Exercise description:
Line by line, return the data exactly as shown.

Records provided:

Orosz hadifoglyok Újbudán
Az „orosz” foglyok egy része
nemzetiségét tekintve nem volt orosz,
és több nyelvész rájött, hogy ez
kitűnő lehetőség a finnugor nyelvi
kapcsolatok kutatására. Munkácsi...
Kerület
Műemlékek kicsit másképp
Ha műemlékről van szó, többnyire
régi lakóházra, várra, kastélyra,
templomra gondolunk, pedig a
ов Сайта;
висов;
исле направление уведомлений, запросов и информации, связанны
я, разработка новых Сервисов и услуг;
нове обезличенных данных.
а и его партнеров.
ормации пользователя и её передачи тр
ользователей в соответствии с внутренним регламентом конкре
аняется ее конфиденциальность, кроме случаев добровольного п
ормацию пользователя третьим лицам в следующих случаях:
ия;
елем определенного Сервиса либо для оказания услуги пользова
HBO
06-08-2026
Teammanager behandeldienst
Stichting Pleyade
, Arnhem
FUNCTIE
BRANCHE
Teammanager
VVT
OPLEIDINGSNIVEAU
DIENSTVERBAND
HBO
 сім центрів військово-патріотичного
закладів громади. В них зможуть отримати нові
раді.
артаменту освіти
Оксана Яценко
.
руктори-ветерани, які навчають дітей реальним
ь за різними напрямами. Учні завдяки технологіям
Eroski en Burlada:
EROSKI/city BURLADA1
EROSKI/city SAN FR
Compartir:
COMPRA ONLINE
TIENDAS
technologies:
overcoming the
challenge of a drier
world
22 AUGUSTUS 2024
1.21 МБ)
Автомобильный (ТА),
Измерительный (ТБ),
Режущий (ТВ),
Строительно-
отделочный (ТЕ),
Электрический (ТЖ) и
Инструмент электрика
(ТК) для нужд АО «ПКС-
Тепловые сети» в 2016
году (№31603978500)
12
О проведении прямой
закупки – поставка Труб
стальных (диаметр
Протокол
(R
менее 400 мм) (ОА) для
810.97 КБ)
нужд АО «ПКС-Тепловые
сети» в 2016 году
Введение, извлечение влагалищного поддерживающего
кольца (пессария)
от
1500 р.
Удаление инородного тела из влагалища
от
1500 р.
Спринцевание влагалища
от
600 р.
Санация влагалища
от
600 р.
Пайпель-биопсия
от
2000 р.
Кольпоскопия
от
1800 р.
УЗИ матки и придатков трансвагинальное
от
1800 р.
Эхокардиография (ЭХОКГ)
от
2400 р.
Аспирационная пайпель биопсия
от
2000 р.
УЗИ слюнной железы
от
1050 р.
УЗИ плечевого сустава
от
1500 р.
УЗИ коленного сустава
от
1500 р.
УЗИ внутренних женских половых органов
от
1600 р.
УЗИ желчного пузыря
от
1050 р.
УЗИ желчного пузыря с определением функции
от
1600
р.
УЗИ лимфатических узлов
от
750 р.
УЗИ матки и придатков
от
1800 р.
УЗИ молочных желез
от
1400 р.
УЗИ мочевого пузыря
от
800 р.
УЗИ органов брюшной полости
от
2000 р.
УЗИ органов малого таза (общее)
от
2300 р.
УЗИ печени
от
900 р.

Written response:
Orosz hadifoglyok Újbudán
Az „orosz” foglyok egy része
nemzetiségét tekintve nem volt orosz,
és több nyelvész rájött, hogy ez
kitűnő lehetőség a finnugor nyelvi
kapcsolatok kutatására. Munkácsi...
Kerület
Műemlékek kicsit másképp
Ha műemlékről van szó, többnyire
régi lakóházra, várra, kastélyra,
templomra gondolunk, pedig a
ов Сайта;
висов;
исле направление уведомлений, запросов и информации, связанны
я, разработка новых Сервисов и услуг;
нове обезличенных данных.
а и его партнеров.
ормации пользователя и её передачи тр
ользователей в соответствии с внутренним регламентом конкре
аняется ее конфиденциальность, кроме случаев добровольного п
ормацию пользователя третьим лицам в следующих случаях:
ия;
елем определенного Сервиса либо для оказания услуги пользова
HBO
06-08-2026
Teammanager behandeldienst
Stichting Pleyade
, Arnhem
FUNCTIE
BRANCHE
Teammanager
VVT
OPLEIDINGSNIVEAU
DIENSTVERBAND
HBO
 сім центрів військово-патріотичного
закладів громади. В них зможуть отримати нові
раді.
артаменту освіти
Оксана Яценко
.
руктори-ветерани, які навчають дітей реальним
ь за різними напрямами. Учні завдяки технологіям
Eroski en Burlada:
EROSKI/city BURLADA1
EROSKI/city SAN FR
Compartir:
COMPRA ONLINE
TIENDAS
technologies:
overcoming the
challenge of a drier
world
22 AUGUSTUS 2024
1.21 МБ)
Автомобильный (ТА),
Измерительный (ТБ),
Режущий (ТВ),
Строительно-
отделочный (ТЕ),
Электрический (ТЖ) и
Инструмент электрика
(ТК) для нужд АО «ПКС-
Тепловые сети» в 2016
году (№31603978500)
12
О проведении прямой
закупки – поставка Труб
стальных (диаметр
Протокол
(R
менее 400 мм) (ОА) для
810.97 КБ)
нужд АО «ПКС-Тепловые
сети» в 2016 году
Введение, извлечение влагалищного поддерживающего
кольца (пессария)
от
1500 р.
Удаление инородного тела из влагалища
от
1500 р.
Спринцевание влагалища
от
600 р.
Санация влагалища
от
600 р.
Пайпель-биопсия
от
2000 р.
Кольпоскопия
от
1800 р.
УЗИ матки и придатков трансвагинальное
от
1800 р.
Эхокардиография (ЭХОКГ)
от
2400 р.
Аспирационная пайпель биопсия
от
2000 р.
УЗИ слюнной железы
от
1050 р.
УЗИ плечевого сустава
от
1500 р.
УЗИ коленного сустава
от
1500 р.
УЗИ внутренних женских половых органов
от
1600 р.
УЗИ желчного пузыря
от
1050 р.
УЗИ желчного пузыря с определением функции
от
1600
р.
УЗИ лимфатических узлов
от
750 р.
УЗИ матки и придатков
от
1800 р.
УЗИ молочных желез
от
1400 р.
УЗИ мочевого пузыря
от
800 р.
УЗИ органов брюшной полости
от
2000 р.
УЗИ органов малого таза (общее)
от
2300 р.
УЗИ печени
от
900 р.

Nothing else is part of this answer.